We know that the red and blue points in Figure 12.2 are separated by the boundary $x_{1}^{2} + x_{2}^{2} = \frac{1}{2}$. So if a point $\bf{x}$ has $x_{1}^{2} + x_{2}^{2} > \frac{1}{2}$ it is in the red class, whilst if $\bf{x}$ has $x_{1}^{2} + x_{2}^{2} < \frac{1}{2}$ it is in the blue class. 

So overall we can write our classifier condition as $x_{1}^{2} + x_{2}^{2} > \frac{1}{2}$. This classifier condition can also be written as $\boldsymbol{\beta}^{\top}\boldsymbol{\Phi} > \frac{1}{2}$, where $\boldsymbol{\Phi} = (x_{1}^{2}, x_{2}^{2}, \sqrt{2} x_{1}x_{2})$ and $\boldsymbol{\beta} = (1,1,0)$. This is in the form of a linear discriminant classifier, but where we are using a new feature vector $\boldsymbol{\Phi}$. However, the vector $\boldsymbol{\Phi}$ is precisely the new feature vector that was implicitly created when we used a quadratic dot-product kernel in our Mercer's theorem example in the main text. This suggests that if we train a kernel Fisher Discriminant classifier using a quadratic dot-product kernel $f(\bf{x}, \bf{y}) = \left ( \bf{x}\cdot \bf{y} \right )^{2}$ the trained classifier should be capable of perfectly separating the red and the blue points in the training data shown in Figure 12.2. Let's see. 

First we instantiate a kernel classifier object by specifying a polynomial kernel of degree 2.

In [12]:
# Create a quadratic dot-product kernel linear discriminant
kernel_classifier = kernel_fda.KFDA_Poly(degree=2)

Next, fit the kernel Fisher Discriminant to the training data from Figure 12.2

In [13]:
# Fit the kernel classifier to the training data
kernel_classifier.fit(X=df_LDA_ex2[['x1','x2']], y=df_LDA_ex2['class'])

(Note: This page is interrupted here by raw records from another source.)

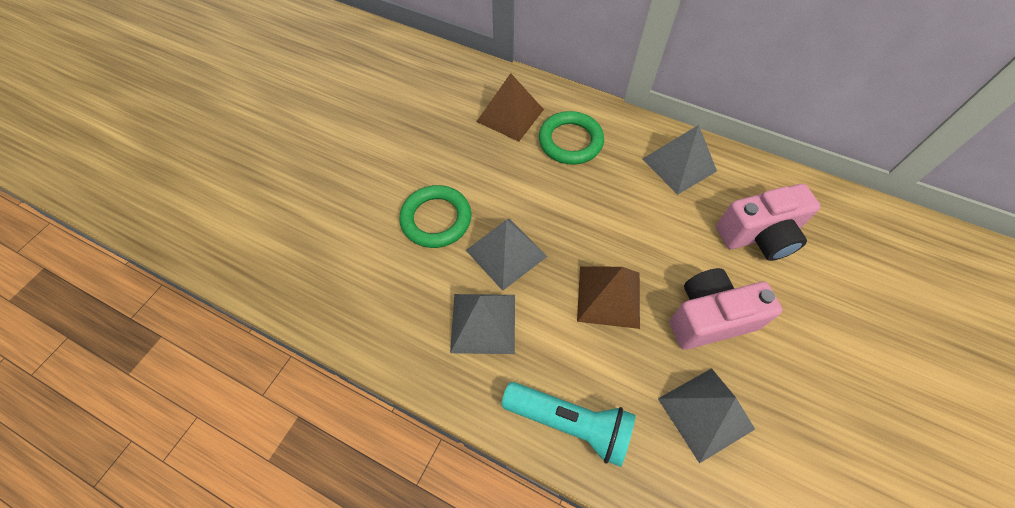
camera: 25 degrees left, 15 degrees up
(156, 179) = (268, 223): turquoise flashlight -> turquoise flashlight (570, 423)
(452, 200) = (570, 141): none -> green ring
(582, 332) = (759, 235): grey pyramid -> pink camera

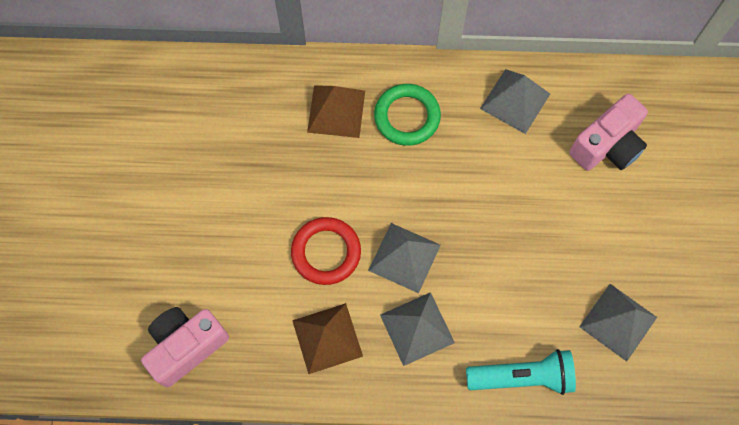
camera: 25 degrees left, 10 degrees up
(436, 219) = (326, 252): green ring -> red ring
(609, 296) = (507, 258): brown pyramid -> brown pyramid (327, 338)
(709, 318) = (593, 241): pink camera -> pink camera (186, 346)

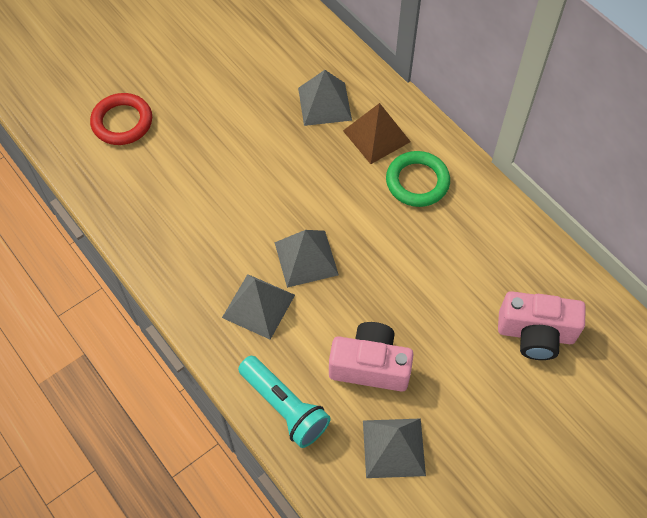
camera: 50 degrees right, 10 degrees down
(186, 346) = (120, 174): pink camera -> pink camera (370, 366)
(326, 252) = (263, 206): red ring -> red ring (122, 122)
(327, 338) = (200, 253): brown pyramid -> none
(515, 101) = (504, 242): grey pyramid -> grey pyramid (324, 103)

Finally, we'll score the trained kernel Fisher Discriminant classifier on the training data. We should get something a lot higher than 0.5, and much closer to 1.

In [14]:
# Score the trained classifier on the training data
kernel_classifier.score(X=df_LDA_ex2[['x1','x2']], y_true=df_LDA_ex2['class'])

0.911

And we do get a trained classifier that fits the training data much better than a standard linear discriminant. The reason the trained classifier doesn't fit the training data perfectly, i.e. the accuracy proportion is not 1, is simply due to sampling variation. If we increased the size of the training data we would get closer and closer to a score of 1.